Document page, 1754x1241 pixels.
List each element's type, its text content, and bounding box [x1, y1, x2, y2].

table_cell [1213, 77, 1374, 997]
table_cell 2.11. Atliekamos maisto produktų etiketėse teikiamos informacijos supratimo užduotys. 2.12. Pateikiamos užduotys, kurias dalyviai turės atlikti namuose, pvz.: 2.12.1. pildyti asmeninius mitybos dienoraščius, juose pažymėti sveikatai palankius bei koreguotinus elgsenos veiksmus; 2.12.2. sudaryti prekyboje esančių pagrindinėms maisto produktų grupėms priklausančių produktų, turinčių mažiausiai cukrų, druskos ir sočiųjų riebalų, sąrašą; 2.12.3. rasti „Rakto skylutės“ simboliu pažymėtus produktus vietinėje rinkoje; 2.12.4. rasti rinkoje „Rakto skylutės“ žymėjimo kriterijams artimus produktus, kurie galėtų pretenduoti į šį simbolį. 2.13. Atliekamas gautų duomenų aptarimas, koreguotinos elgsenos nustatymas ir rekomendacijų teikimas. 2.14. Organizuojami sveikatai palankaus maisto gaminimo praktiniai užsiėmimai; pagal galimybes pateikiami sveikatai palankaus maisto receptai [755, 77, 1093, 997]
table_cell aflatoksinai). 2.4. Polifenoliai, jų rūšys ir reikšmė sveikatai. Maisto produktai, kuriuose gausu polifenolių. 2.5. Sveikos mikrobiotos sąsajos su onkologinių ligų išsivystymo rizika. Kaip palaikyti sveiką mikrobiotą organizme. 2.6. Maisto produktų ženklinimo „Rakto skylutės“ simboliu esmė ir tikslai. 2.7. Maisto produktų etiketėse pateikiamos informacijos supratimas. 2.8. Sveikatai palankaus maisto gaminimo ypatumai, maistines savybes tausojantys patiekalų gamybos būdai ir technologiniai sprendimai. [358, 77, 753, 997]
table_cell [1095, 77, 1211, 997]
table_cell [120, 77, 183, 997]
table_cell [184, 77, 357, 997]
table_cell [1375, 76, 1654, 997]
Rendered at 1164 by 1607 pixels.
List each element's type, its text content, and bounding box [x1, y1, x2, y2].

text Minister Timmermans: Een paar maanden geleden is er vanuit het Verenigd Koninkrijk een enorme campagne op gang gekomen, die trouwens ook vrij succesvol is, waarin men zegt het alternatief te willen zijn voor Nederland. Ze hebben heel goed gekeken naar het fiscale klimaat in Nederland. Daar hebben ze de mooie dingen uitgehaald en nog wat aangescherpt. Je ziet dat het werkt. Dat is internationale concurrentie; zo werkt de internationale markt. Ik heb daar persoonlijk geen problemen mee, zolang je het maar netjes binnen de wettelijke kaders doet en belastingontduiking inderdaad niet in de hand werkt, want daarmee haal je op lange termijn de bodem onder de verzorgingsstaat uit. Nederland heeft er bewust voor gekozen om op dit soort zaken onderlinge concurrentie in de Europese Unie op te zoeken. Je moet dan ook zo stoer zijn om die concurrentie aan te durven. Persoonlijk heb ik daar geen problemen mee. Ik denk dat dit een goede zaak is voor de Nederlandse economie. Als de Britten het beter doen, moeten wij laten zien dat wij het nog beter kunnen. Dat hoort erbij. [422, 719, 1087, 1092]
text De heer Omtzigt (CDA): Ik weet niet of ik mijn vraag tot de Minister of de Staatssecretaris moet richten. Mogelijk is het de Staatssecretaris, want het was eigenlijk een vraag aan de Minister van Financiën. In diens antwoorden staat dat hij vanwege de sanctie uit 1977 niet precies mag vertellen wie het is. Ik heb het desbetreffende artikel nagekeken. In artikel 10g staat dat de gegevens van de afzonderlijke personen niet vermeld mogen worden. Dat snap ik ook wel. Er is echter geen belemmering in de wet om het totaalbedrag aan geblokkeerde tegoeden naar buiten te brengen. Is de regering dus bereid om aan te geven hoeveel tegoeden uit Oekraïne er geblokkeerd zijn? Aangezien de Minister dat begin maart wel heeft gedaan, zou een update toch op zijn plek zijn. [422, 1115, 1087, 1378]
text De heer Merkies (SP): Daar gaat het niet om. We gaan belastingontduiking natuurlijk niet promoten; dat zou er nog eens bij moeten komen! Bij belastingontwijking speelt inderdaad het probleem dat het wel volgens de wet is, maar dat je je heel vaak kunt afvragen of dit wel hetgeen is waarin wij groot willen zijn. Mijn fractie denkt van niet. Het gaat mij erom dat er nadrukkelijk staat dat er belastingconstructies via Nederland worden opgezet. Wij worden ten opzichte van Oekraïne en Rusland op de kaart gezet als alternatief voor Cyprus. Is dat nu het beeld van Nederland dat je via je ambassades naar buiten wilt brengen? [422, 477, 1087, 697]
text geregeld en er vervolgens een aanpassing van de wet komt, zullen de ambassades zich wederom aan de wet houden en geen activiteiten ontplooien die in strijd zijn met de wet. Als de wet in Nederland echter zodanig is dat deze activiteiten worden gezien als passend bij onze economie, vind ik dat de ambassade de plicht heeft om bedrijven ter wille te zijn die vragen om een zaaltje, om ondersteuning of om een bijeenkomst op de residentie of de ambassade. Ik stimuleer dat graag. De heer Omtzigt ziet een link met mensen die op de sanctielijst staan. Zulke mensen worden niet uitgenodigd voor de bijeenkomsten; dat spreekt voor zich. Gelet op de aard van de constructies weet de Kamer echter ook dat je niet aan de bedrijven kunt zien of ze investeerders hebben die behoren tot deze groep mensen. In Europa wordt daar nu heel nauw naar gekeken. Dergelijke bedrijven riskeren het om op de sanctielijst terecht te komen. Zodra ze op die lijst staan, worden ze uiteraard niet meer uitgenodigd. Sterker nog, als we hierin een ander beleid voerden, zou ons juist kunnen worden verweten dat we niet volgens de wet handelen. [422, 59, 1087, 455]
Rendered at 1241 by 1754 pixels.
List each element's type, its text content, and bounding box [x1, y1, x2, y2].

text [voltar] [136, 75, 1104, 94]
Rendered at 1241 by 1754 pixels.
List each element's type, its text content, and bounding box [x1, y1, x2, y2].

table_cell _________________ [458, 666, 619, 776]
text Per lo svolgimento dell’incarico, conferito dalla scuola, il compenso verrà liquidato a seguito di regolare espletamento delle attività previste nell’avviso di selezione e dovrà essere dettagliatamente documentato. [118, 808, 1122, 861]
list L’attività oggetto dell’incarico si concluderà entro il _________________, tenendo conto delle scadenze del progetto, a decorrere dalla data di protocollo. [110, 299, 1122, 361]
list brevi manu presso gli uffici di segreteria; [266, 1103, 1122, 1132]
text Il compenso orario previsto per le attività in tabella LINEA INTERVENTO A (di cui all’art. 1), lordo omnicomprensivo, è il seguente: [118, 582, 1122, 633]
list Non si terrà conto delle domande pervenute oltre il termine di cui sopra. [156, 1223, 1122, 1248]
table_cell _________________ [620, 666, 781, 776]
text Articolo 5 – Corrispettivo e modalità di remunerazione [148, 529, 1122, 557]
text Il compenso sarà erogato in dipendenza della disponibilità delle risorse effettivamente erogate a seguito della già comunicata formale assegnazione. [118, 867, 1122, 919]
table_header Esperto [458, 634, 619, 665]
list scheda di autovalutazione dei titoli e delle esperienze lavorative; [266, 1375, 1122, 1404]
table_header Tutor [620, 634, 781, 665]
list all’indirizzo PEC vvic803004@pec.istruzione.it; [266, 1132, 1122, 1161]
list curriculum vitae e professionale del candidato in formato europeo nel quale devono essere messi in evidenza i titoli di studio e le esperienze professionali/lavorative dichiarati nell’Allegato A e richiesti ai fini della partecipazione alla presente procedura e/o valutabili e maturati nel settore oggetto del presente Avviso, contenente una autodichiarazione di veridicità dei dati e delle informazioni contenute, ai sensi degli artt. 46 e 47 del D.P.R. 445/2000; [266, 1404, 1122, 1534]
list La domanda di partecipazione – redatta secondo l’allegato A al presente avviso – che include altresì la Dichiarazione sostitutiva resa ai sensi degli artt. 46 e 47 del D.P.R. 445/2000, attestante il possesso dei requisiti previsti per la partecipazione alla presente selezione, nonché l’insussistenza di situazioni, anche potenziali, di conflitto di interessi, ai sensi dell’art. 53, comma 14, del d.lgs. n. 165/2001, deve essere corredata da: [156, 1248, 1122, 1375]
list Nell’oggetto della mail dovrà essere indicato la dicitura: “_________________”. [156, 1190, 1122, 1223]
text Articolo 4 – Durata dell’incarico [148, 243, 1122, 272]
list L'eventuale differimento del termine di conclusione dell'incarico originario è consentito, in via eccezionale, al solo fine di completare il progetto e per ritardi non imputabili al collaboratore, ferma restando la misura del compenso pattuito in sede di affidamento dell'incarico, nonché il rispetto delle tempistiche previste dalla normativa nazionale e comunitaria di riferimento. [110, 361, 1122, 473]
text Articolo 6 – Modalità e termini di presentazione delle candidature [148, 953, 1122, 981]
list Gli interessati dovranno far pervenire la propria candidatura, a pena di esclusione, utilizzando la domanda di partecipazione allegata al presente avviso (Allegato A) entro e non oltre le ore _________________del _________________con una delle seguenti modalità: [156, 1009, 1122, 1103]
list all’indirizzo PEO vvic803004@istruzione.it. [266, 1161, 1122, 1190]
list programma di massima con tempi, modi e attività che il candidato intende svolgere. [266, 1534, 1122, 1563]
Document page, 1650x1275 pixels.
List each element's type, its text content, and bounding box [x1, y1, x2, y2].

TASK PROMPT
Transcribe everything from the line containing "table_cell _________________ [458, 666, 619, 776]" down to the line containing "list curriculum vitae", keeping both of those lines and reproducing each line exactly.

RESULT OF THE EXERCISE
table_cell _________________ [458, 666, 619, 776]
text Per lo svolgimento dell’incarico, conferito dalla scuola, il compenso verrà liquidato a seguito di regolare espletamento delle attività previste nell’avviso di selezione e dovrà essere dettagliatamente documentato. [118, 808, 1122, 861]
list L’attività oggetto dell’incarico si concluderà entro il _________________, tenendo conto delle scadenze del progetto, a decorrere dalla data di protocollo. [110, 299, 1122, 361]
list brevi manu presso gli uffici di segreteria; [266, 1103, 1122, 1132]
text Il compenso orario previsto per le attività in tabella LINEA INTERVENTO A (di cui all’art. 1), lordo omnicomprensivo, è il seguente: [118, 582, 1122, 633]
list Non si terrà conto delle domande pervenute oltre il termine di cui sopra. [156, 1223, 1122, 1248]
table_cell _________________ [620, 666, 781, 776]
text Articolo 5 – Corrispettivo e modalità di remunerazione [148, 529, 1122, 557]
text Il compenso sarà erogato in dipendenza della disponibilità delle risorse effettivamente erogate a seguito della già comunicata formale assegnazione. [118, 867, 1122, 919]
table_header Esperto [458, 634, 619, 665]
list scheda di autovalutazione dei titoli e delle esperienze lavorative; [266, 1375, 1122, 1404]
table_header Tutor [620, 634, 781, 665]
list all’indirizzo PEC vvic803004@pec.istruzione.it; [266, 1132, 1122, 1161]
list curriculum vitae e professionale del candidato in formato europeo nel quale devono essere messi in evidenza i titoli di studio e le esperienze professionali/lavorative dichiarati nell’Allegato A e richiesti ai fini della partecipazione alla presente procedura e/o valutabili e maturati nel settore oggetto del presente Avviso, contenente una autodichiarazione di veridicità dei dati e delle informazioni contenute, ai sensi degli artt. 46 e 47 del D.P.R. 445/2000; [266, 1404, 1122, 1534]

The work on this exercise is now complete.